Entgegen der Auffassung der Klägerin ist eine internationale Zuständigkeit auch nicht aufgrund der Regelung des Art. 124 UMV bzw. im Zusammenspiel zwischen Art. 124, 125 UMV begründet. Nach Art. 124 lit. b) UMV sind die Unionsmarkengerichte grundsätzlich zuständig für Klagen auf Feststellung der Nichtverletzung. Diese Regelung sieht jedoch ausdrücklich die Ausnahme vor, dass die Zuständigkeit nur begründet wird, „falls das nationale Recht diese zulässt“. Die Klägerin hat insoweit vorgetragen, dass in Frankreich eine Klage auf Nichtverletzung nicht möglich sei. Damit greift Art. 125 Abs. 5 UMV auch in der Zusammenschau mit Art. 124 lit. b) UMV nicht (vgl. BeckOK UMV/Müller, 36. Ed. 15.2.2022, Art. 125 Rn. 29; Hildebrandt/Sosnitza/Hildebrandt, 2021, Art. 124 UMV Rn. 12, Art. 125 Rn. 37; BeckOK MarkenR/Gillert, 41. Ed. 1.4.2025, Art. 125 UMV Rn. 30).

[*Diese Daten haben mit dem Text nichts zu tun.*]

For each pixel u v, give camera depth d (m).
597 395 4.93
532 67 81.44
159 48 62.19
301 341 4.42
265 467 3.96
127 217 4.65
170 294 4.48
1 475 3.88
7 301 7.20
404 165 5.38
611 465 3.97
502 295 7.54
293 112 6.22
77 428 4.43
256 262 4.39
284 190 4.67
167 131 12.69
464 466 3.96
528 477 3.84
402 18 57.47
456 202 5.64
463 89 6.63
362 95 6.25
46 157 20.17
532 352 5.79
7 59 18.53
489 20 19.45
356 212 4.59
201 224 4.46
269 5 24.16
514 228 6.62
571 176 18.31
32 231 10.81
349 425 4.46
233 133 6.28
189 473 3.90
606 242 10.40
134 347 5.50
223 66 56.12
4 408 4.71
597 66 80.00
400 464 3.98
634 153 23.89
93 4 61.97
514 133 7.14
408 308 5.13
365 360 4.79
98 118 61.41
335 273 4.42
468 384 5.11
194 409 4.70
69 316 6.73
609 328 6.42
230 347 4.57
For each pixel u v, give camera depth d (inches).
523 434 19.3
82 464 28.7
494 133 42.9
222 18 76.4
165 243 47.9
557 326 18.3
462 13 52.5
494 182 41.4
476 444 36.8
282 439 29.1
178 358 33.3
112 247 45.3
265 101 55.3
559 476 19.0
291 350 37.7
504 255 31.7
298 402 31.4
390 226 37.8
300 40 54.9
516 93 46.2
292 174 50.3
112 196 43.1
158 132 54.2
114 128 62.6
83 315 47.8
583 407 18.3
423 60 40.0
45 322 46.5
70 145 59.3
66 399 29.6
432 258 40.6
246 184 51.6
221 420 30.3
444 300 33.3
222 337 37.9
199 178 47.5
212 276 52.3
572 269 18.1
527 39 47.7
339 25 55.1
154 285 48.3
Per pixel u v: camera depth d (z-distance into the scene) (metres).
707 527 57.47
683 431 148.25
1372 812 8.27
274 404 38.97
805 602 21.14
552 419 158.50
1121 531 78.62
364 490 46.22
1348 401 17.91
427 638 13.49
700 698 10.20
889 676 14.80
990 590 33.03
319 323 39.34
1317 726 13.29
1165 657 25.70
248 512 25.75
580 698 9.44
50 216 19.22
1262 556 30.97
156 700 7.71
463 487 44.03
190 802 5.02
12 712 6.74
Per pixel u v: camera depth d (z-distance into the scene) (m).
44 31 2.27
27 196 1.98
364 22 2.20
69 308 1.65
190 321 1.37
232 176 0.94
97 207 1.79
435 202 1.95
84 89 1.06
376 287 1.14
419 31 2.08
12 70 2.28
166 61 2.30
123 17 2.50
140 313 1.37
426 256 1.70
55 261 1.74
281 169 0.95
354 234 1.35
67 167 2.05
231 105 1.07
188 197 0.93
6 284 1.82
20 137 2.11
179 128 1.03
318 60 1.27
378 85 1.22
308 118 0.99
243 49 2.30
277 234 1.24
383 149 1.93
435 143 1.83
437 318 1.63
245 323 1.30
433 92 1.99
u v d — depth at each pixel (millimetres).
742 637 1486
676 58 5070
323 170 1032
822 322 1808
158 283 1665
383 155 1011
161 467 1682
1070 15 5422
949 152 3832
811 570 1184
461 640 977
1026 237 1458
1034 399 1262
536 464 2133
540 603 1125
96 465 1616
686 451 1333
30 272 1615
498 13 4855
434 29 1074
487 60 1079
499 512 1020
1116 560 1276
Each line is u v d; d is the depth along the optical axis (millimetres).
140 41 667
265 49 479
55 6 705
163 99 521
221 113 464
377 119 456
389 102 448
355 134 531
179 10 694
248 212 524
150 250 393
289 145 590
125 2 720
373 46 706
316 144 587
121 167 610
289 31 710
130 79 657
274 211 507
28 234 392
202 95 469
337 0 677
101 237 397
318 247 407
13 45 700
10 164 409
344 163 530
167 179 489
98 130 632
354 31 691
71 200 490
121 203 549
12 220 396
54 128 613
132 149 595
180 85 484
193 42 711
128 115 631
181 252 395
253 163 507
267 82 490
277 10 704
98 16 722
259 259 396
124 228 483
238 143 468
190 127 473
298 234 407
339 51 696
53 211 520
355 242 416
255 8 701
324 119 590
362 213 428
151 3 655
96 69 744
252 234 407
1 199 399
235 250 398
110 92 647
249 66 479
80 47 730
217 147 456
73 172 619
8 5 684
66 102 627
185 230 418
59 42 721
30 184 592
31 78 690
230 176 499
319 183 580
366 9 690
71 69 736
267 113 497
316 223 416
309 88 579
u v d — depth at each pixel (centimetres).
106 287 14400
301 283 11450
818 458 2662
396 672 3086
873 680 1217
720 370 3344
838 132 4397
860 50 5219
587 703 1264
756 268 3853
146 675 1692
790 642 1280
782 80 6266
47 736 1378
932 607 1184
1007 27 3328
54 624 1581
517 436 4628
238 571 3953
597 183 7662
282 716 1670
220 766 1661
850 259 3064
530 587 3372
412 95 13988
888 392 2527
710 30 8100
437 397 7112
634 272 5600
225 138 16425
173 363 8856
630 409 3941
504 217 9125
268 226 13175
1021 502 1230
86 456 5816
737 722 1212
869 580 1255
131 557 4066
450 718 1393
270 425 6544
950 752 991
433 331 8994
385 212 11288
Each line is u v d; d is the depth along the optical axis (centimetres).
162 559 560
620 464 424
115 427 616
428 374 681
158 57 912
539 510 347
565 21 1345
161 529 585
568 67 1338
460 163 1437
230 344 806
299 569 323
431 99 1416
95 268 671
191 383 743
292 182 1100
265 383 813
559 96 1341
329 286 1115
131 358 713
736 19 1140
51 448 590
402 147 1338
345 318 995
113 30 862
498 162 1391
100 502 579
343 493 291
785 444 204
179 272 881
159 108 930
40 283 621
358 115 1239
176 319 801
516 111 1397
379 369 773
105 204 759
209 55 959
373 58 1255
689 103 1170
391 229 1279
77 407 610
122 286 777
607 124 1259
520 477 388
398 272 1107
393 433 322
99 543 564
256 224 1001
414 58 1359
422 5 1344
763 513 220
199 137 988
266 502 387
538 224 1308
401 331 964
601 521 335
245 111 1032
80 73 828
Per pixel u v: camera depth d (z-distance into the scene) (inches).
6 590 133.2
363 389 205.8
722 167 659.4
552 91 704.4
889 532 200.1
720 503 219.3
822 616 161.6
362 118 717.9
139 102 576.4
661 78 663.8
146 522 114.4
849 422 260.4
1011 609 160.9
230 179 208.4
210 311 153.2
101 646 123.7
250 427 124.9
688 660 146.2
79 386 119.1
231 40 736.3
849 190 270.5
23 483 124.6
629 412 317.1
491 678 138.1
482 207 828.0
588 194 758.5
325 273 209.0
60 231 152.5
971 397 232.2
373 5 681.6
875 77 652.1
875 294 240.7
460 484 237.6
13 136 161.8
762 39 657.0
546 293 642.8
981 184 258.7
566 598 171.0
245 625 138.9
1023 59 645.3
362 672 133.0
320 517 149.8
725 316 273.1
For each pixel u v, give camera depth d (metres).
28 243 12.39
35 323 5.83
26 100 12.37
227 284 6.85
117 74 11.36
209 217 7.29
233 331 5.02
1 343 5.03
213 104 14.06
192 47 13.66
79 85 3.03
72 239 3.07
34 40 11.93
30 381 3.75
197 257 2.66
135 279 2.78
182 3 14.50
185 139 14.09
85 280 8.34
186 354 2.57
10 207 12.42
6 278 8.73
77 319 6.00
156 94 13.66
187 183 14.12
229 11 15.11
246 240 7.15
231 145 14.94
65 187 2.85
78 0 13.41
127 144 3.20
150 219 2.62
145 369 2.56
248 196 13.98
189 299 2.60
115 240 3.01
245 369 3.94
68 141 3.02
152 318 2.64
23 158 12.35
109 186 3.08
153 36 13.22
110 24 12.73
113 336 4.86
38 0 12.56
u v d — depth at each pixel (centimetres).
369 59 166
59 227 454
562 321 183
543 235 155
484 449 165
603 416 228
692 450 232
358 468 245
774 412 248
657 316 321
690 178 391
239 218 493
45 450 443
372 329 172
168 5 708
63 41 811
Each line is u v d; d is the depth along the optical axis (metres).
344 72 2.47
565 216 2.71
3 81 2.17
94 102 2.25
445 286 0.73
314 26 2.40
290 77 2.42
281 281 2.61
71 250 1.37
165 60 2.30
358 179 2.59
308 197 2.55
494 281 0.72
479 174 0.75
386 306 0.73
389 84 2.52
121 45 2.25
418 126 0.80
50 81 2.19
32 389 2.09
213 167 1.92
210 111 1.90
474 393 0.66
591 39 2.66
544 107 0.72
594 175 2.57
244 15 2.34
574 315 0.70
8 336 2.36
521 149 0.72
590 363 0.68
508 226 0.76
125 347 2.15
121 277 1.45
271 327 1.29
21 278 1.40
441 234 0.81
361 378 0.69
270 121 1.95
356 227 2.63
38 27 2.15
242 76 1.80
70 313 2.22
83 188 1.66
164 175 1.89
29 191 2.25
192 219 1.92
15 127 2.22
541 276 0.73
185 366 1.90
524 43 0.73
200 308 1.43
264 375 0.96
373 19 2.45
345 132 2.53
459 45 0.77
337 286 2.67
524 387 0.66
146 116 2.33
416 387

Auf Art. 7 Abs. 2 Brüssel-Ia-VO kann sich die Klägerin ebenfalls nicht berufen, da diese Regelung durch Art. 125 Abs. 5 UMV als insoweit speziellere Regelung verdrängt wird (Hildebrandt/Sosnitza/Hildebrandt, 2021, Art. 124 UMV Rn. 12).
Die Kammer sieht entgegen der Auffassung der Klägerin keinen Anlass für eine teleologische Reduktion von Art. 125 Abs. 5 UMV, auch bzw. gerade, wenn die Kammer den Vortrag der Klägerin unterstellt, dass nach französischem Recht keine negative Feststellungsklage gerichtet auf die Feststellung, dass die Produkte der Klägerin nicht die Unionsmarke verletzen, möglich wäre. Der Unionsgesetzgeber hat sich mit Art. 124 lit. b) UMV dazu entschieden, es den Mitgliedstaaten zu überlassen, ob die nationalen Prozessordnungen (auch) im Markenrecht negative Feststellungsklagen vorsehen. Er hat sowohl in Art. 124 lit. b) UMV als auch in Art. 125 Abs. 5 UMV ausdrücklich auf die nationalen Rechtsordnungen verwiesen und nicht über die UMV eine nur für das Unionsmarkenrecht wirkende, für einige Mitgliedstaaten neue, prozessuale Möglichkeit geschaffen.
Insoweit greift auch der Einwand der Klägerin, sie wäre bei einer wörtlichen Anwendung des Art. 125 Abs. 5 UMV rechtlos gestellt, nicht. Denn die Klägerin steht letztlich durch die Regelung nicht anders, als wenn die mögliche Verletzungshandlung auf französischem Boden stattgefunden hätte. Denn auch in diesem Fall könnte die Klägerin – nach ihrem eigenen Vortrag – nicht auf Feststellung der Nichtverletzung (in Frankreich) klagen. Dieses Ergebnis entspricht der gesetzgeberischen Entscheidung, keinen über die nationalen Rechtsordnungen hinausgehenden zusätzlichen Rechtsbehelf zu schaffen.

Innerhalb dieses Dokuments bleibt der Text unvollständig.